*原文节选*:
______
Tuesday, August 22, 2006

早晨的麻醉药•Beijing


应该是早上5点的时候,和朋友走下计程车。脚步有点颤的她,眯着眼睛晃动着身子往前走去,脸上则挂着一个僵硬了的迷幻笑容。我原本沉重不堪的脑袋,被清晨的冷冽吹走了淤积在头里的四分之一秽物后,稍稍有了一点醒悟。已经很久没有看到这么早的光线,便停下了脚步,看了看周围的景物。很安静的公寓小区,有一种奇怪的温度,我忽然很希望自己不是正要回到自己的床上去,而是刚刚才从床上爬起来,精神饱满地迎接可能充满意义、可能没有意义的一天。
______
*给定数据*:
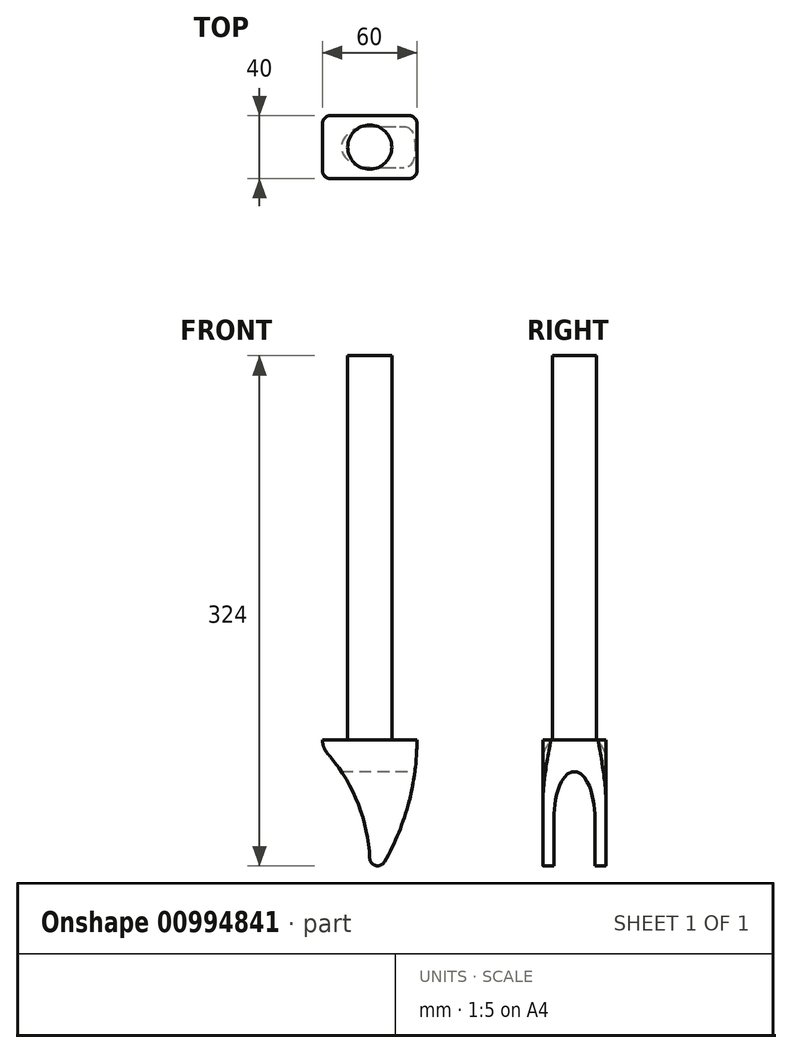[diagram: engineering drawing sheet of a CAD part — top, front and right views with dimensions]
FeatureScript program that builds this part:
______
*练习内容*:
- A) 用两句话概括这段写清晨五点下计程车回家的文字。
- B) 接着这段写清晨五点回到公寓小区的文字往下写。

*答案*:
- A) 早上五点左右，叙述者和脚步发颤、脸上挂着僵硬迷幻笑容的朋友走下计程车，沉重的脑袋被清晨的冷风吹得稍稍清醒。叙述者停下脚步看着安静的公寓小区，忽然希望自己不是要回床上去，而是刚刚起床，精神饱满地迎接新的一天。

- B)
一直以为把夜晚慢慢熬过的人,像是心事重重的人,不管灌下多少酒精、抽了多少烟,蓬勃的脑细胞就是不肯接受麻醉剂,好好沉淀下来。夜的黑暗与人的黯然相映,到了早晨第一道曙光划过天际,身体开始有了生理反应,意识到了疲倦经过熬煮也仍然是疲倦,才学会了在天亮的时候和自己道晚安。只不过当看到北京中产向往的公寓大楼与远处一根破坏画面的烟囱之间,天空被调出了奇妙的色调,站在公寓小区里由方形石块铺成的干净人行道上,我身体疲累,脑子却因为朝霞而活络了起来,我忽然想在小区里慢慢散步,也许慢慢抽一根烟,等小区里精致的法国面包店开门,给自己买一杯来自意大利的Illy咖啡。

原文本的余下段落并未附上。